Pusan, South Korea, 1952

After dark the rain began to fall again, but he had already made up his mind to go and anyway it had been raining for weeks. He waved off the rickshaw coolies clustered near the dock and walked all the way from the naval base, following the scant directions he’d been given, through the crowds in the Kweng Li market square, past the vendors selling roosters in crude rattan crates and pigs’ heads and poisonous-looking fish lying blue and gutted and gaping on racks, past gray octopi in glass jars, past old women hawking kimchee and bulgoki, until he crossed the Tong Gang on the Bridge of Woes, the last landmark he knew.

In the bar district the puddled water shimmered red and green beneath banners strung rooftop to rooftop. There were no other servicemen and no MPs and he walked for a long time, looking for a sign depicting a turtle with two snakes. The streets had no end and he saw no such sign and none of the corners were square and after a while the rain turned to a frayed and raveling mist. But he walked along, methodically turning right twice then left twice, persevering with his search even after he’d lost his bearings many times over. It was past midnight before he gave up. He was retracing his route, walking down a street he’d traversed twice before, when he finally saw the sign, small and yellow and mounted high on the corner of a bar. One of the snakes curled back to bite the turtle’s tail. As Pak had said it would.

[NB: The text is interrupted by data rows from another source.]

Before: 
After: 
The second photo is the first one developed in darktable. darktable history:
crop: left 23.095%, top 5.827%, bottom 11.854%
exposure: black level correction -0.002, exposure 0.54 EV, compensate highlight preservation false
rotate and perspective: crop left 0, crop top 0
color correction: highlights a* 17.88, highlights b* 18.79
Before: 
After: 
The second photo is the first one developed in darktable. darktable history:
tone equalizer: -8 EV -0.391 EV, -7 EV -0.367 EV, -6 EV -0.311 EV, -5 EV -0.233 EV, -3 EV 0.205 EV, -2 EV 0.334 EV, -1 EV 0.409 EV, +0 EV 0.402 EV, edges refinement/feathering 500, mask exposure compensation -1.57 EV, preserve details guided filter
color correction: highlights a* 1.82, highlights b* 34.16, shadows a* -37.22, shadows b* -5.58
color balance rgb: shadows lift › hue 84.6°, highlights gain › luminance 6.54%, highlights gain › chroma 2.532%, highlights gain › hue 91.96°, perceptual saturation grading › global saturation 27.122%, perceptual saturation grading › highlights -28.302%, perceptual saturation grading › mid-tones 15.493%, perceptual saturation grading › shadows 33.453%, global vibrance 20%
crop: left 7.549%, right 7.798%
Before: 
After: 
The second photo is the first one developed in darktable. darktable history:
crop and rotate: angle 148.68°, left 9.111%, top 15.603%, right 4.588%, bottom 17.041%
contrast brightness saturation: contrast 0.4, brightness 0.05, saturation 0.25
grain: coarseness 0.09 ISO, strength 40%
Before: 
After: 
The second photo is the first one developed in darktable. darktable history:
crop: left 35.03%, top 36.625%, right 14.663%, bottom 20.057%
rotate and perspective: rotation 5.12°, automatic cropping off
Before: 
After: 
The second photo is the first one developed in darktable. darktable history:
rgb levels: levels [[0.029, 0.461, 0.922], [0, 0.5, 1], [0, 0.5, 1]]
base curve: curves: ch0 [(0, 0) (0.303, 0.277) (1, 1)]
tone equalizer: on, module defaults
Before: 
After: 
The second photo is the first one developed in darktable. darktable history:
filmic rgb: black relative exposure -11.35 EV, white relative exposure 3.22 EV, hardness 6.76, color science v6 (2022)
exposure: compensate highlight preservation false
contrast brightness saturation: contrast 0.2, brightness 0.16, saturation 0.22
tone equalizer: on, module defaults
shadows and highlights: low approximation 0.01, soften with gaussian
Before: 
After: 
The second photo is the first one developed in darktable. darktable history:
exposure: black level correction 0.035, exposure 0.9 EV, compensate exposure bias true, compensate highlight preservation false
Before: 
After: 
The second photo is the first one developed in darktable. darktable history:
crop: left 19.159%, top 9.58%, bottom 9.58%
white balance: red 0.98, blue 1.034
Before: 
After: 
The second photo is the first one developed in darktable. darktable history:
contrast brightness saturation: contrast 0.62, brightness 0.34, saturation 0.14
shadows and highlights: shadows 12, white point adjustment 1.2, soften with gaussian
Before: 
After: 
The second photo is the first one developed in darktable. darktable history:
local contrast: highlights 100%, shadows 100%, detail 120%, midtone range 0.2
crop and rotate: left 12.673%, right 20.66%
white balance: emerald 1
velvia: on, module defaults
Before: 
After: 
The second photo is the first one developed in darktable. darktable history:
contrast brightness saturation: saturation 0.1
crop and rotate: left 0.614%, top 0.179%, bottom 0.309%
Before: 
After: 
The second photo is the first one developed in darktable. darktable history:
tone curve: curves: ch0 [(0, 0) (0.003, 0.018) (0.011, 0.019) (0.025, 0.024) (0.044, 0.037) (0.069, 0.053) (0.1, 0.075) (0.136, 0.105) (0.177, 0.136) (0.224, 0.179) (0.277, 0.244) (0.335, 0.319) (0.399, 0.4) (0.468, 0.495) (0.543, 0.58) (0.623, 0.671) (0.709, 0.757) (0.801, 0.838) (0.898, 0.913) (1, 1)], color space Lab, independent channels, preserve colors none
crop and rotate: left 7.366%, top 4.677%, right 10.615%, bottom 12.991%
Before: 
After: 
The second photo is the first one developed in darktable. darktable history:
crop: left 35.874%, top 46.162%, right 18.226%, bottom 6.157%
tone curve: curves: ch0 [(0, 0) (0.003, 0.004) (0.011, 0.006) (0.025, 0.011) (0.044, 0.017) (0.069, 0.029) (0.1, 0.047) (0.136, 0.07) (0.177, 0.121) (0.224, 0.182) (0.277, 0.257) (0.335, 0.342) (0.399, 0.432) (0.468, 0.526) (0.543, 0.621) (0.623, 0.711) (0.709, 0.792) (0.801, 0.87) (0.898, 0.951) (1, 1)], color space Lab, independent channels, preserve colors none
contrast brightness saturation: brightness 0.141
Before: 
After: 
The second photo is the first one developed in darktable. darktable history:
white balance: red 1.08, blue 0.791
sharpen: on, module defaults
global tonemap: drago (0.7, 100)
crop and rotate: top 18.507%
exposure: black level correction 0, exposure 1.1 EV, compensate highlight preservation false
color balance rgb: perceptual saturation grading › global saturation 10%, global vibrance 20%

He’d been told to look for an alley opposite the sign, and it was there too—narrow, wet, half-cobbled, sloping toward the harbor, lit only by the signs opposite and the glow of windows scattered down its length. He walked away from the street, his shadow leading the way. Now there should be a doorway with a lantern—a red lantern. An herbalist’s shop. He looked at the tops of the buildings, took in the underlit clouds streaming over the rooftops. Through the window of a shabby bathhouse came a woman’s shriek, a man’s laughter. The needle dropped on a record and Doris Day’s voice quavered into the alley:

I’m wild again, beguiled again,

A simpering, whimpering child again.

Bewitched, bothered, and bewildered am I.

Ahead, the alley crooked to the right. Past the turn he spotted the lantern, a gourd of ruby glass envined in black wire, the flame within a rose that sprang and licked at the throat of the glass, skewing rib-shadows across the door. A shallow porch roof was gabled over the entrance. Through the single, pale window he saw only a smoke-stained silk curtain embroidered with animal figures crossing a river in a skiff. He peered down the alley then back the way he’d come. Then he rapped on the door and waited, turning up the collar of his pea coat and stamping his feet as if chilled, though it was not cold, only wet.

The door swung open. An old man stepped out, dressed in raw cotton pants and a plain vestment made from some rough fabric just shy of burlap. His face was weathered and brown, his eyes set in origami creases of skin. Inside the shop, row upon row of milky ginseng root hung by lengths of twine, swaying pendulously, as if recently caressed.

The man in the pea coat looked at him. “Pak said you know English.”

“Some. You speak slow.”

The old man pulled the door shut behind him. The mist had turned to rain again. It wasn’t clear when that had happened, but by then rain had been falling for days, weeks, and the sound of running water was so much a part of the world he could not hear it anymore. To be dry was temporary; the world was a place that shed water.

“You have medicine?” the old man asked. “I have money to pay.”

“I’m not looking for money. Pak told you that, didn’t he?”

The old man sighed and shook his head impatiently. “He should not have spoke of it. Tell me what you want.”

Behind the man in the pea coat, a stray dog hobbled down the alley, making its way gamely on three legs and eyeing the men. Its wet coat shone like a seal’s.

“Suppose we have rats,” the man said. “Difficult ones.”

“Your navy can kill some few rats. Even poorest junk captain does this every day. Use arsenic.”

“No. I—we—want a method. What Pak described. Something that works at once. No stomachache for the rat. No headache. The other rats should think the one rat went to sleep and didn’t wake up.”